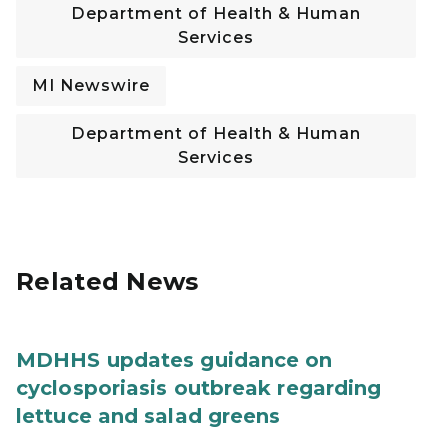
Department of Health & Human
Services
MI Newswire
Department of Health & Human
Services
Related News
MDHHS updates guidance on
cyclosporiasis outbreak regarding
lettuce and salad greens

·····

## INSTRUCTION
Every line of the material must be reproduced verbatim; the pictures are to be omitted.

## OUTPUT OF THE TASK
Department of Health & Human
Services
MI Newswire
Department of Health & Human
Services
Related News
MDHHS updates guidance on
cyclosporiasis outbreak regarding
lettuce and salad greens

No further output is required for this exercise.